### Supplied text
···

When something is provided without effort or sacrifice on the recipients part, nor explanation on the providers part, it is human nature to take it for granted. Western Canadians have become entitled to stability, safety, and prosperity without significant sacrifice. 

Repeatedly defending your family with your bare hands is sacrifice; a challenging but well paying job is not sacrifice. We do not understand that what we unthinkingly take for granted is, in the global context, exceptional.

This is a huge impediment to reconciliation; the broader population lacks the context to understand, let alone empathize, with First Nation communities for whom displacement at gunpoint is not only a searing cultural memory, but the root cause of many of the challenges they struggle with. But this is not the topic I want to explore today.

Where our exceptional fortune has caused harm is that it has denied us readily available and proven tools to use when, as crises necessarily and occasionally dictate, the broader public good must take precedence over individual preference.

···

### Data extracts
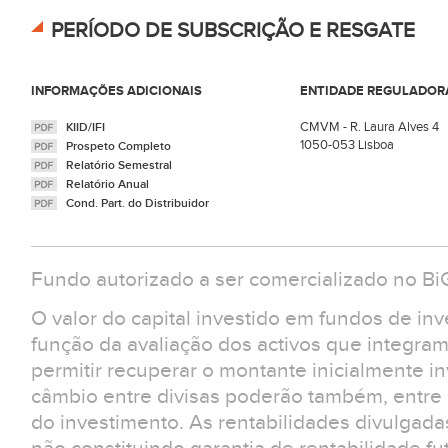
PERÍODO DE SUBSCRIÇÃO E RESGATE
INFORMAÇÕES ADICIONAIS
ENTIDADE REGULADOR
CMVM - R. Laura Alves 4
KIID/IFI
1050-053 Lisboa
Prospeto Completo
Relatório Semestral
Relatório Anual
Cond. Part. do Distribuidor
Fundo autorizado a ser comercializado no Bi
O valor do capital investido em fundos de in
função da avaliação dos activos que integra
permitir recuperar o montante inicialmente in
câmbio entre divisas poderão também, entre ou
do investimento. As rentabilidades divulgad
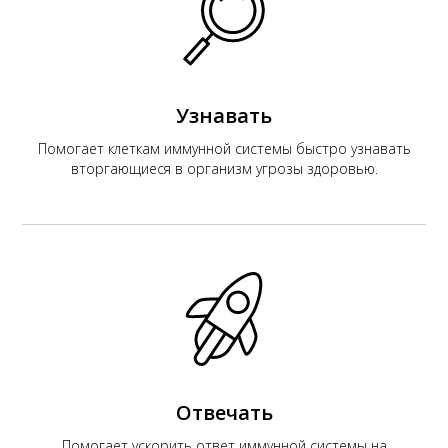
Узнавать
К
Помогает клеткам иммунной системы быстро узнавать
вторгающиеся в организм угрозы здоровью.
Отвечать
Помогает ускорить ответ иммунной системы на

···

### Brief
Please extract the passage above about Western Canadians taking their stability and prosperity for granted, reproducing all of it word for word.

### Exercise result
When something is provided without effort or sacrifice on the recipients part, nor explanation on the providers part, it is human nature to take it for granted. Western Canadians have become entitled to stability, safety, and prosperity without significant sacrifice. 

Repeatedly defending your family with your bare hands is sacrifice; a challenging but well paying job is not sacrifice. We do not understand that what we unthinkingly take for granted is, in the global context, exceptional.

This is a huge impediment to reconciliation; the broader population lacks the context to understand, let alone empathize, with First Nation communities for whom displacement at gunpoint is not only a searing cultural memory, but the root cause of many of the challenges they struggle with. But this is not the topic I want to explore today.

Where our exceptional fortune has caused harm is that it has denied us readily available and proven tools to use when, as crises necessarily and occasionally dictate, the broader public good must take precedence over individual preference.